五條悟和禪院直哉你一句我一句的閑聊的, 完全不把其他長輩看在眼裏。
我坐在禪院直毗人身邊,視線在周圍幾個年級較大的身上看了圈,哎呀這些人的臉色都很扭曲呢,看起來是很看不慣兩個人目中無人的態度但又不敢隨意發言。
“五條家的, 你不管管自己帶來的嗎。”坐在我們對麵的老人用手裏的拐杖敲了敲地麵, 灰白的眉毛長的垂在臉側, 一張布滿溝壑的臉抬起, 十分不滿地看向兩個吵鬧的年輕人:“這裏可不是小孩子玩過家家的地方。”
在老人話說完後, 周圍不少人都讚同地點頭,也大膽的對五條悟批評了幾句。
五條悟不以為然地翻了個白眼, 一副哥兩好的勾著身邊人的肩膀靠上來,漂亮的神子嘟著嘴像是在和好朋友之間說著悄悄話:“直哉, 這些半隻腳在棺材裏的老東西怎麽還有勁在這說三道四的啊!”
這個敲悄悄話聲音清晰地在房間裏傳開,讓每個人都聽得一清二楚。
哇哦。
對麵的老頭子看起來臉更黑了誒!
被勾著肩膀的禪院直哉沒說話, 也沒有掙開他的手臂。
這麽多年相處他早就習慣了五條悟的性格,所欲遇到這種情況他隻是安靜地配合對方就行了。

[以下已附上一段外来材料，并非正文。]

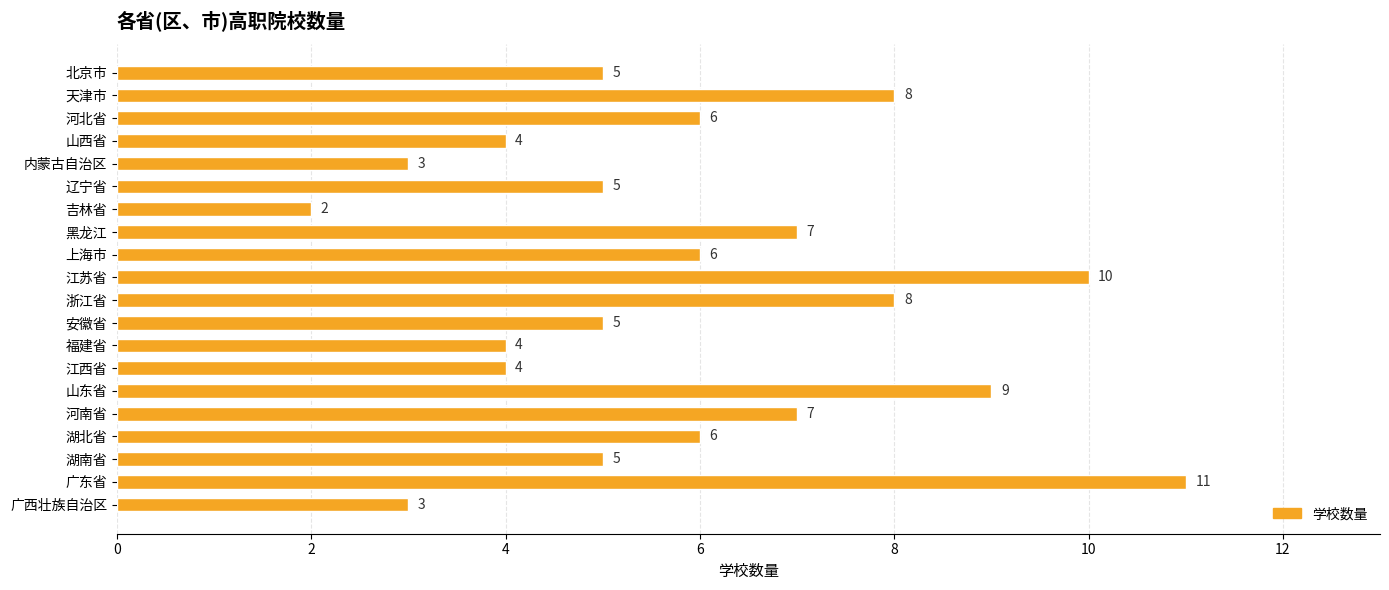

What is the value of the 12th bar from the top?

5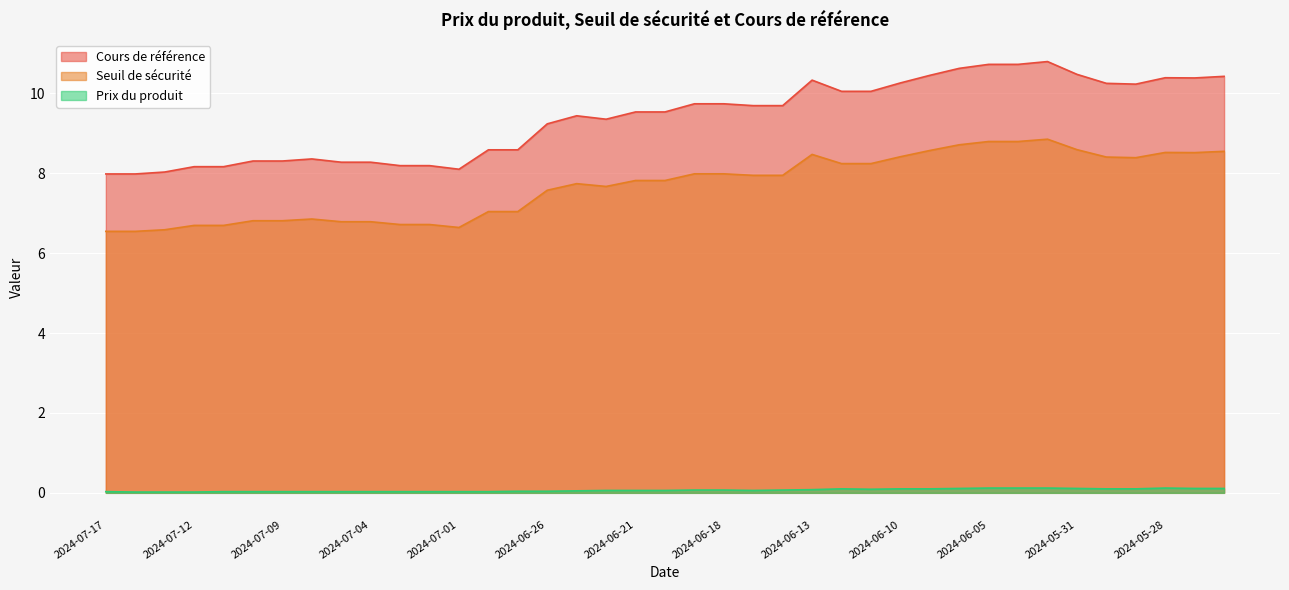

Which series has the largest range (max minus min)?

Cours de référence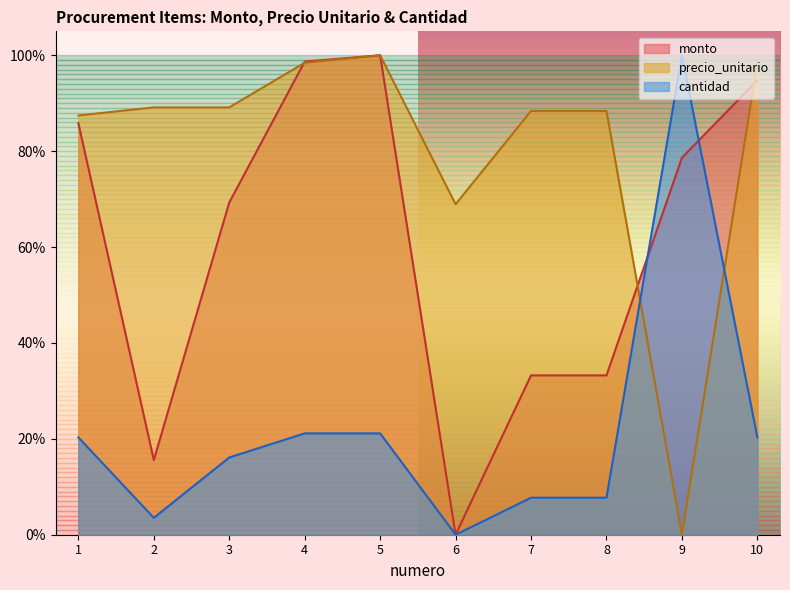

True or false: precio_unitario has a value of 1.4 at 3.

False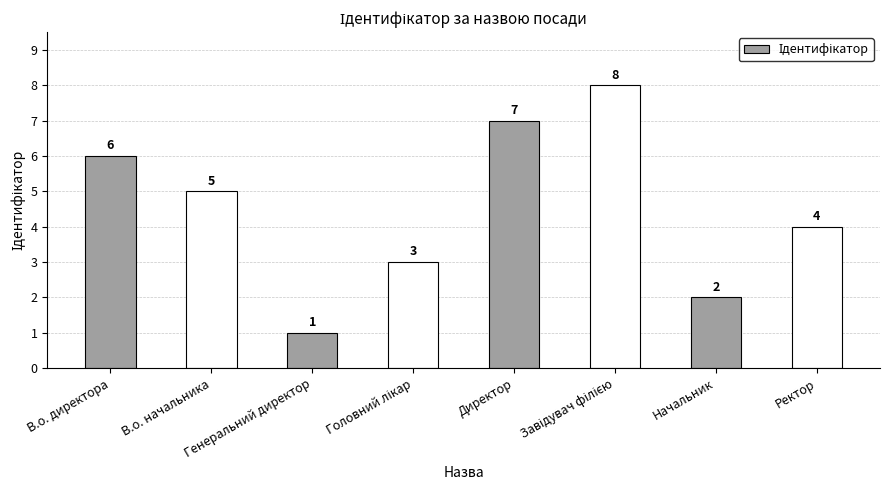

What is the sum of all values?

36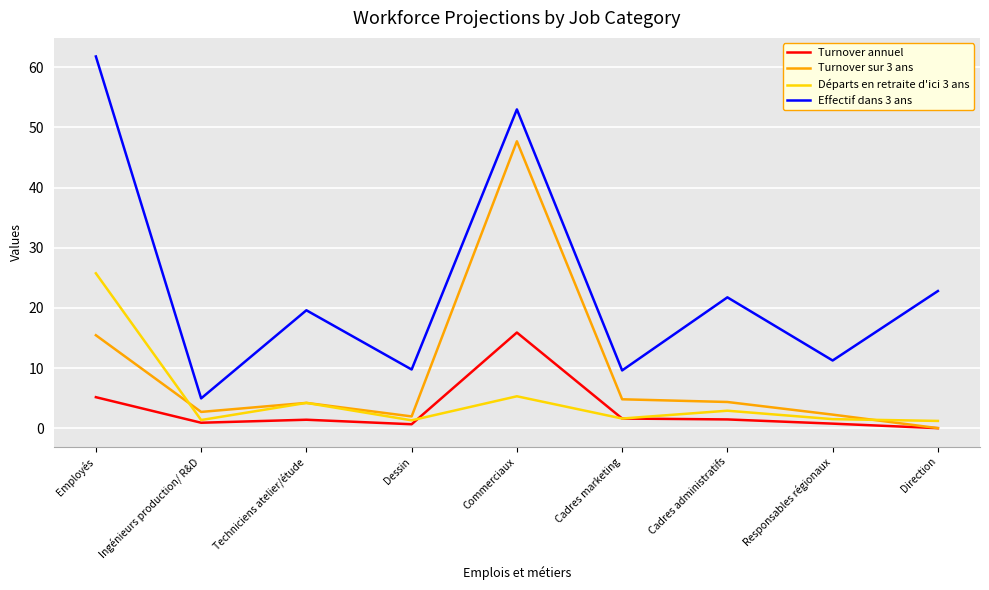

At which category is the sum across all series the highest?

Commerciaux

我忍不住笑了笑,吸引了一些目光後我扭頭看向兩個外貌出眾的少年, 好心提醒某人:“悟, 你聲音太大了。”
五條悟眨眨眼,露出誇張的表情:“哎呀!我怎麽這麽不小心呢。”
浮誇地演技令在旁邊的禪院直哉不忍直視。
“你!”
“…五條家的人也太囂張了!”
“就是, 這可是我們今天來這裏開會那麽重要,為什麽要把這種人叫過來?”
各種聲音在絮絮叨叨地在房間內響起。
好幾位咒術師的目光在我們身上來回掃過, 帶著敵意。
“還有禪院家的那個女人……”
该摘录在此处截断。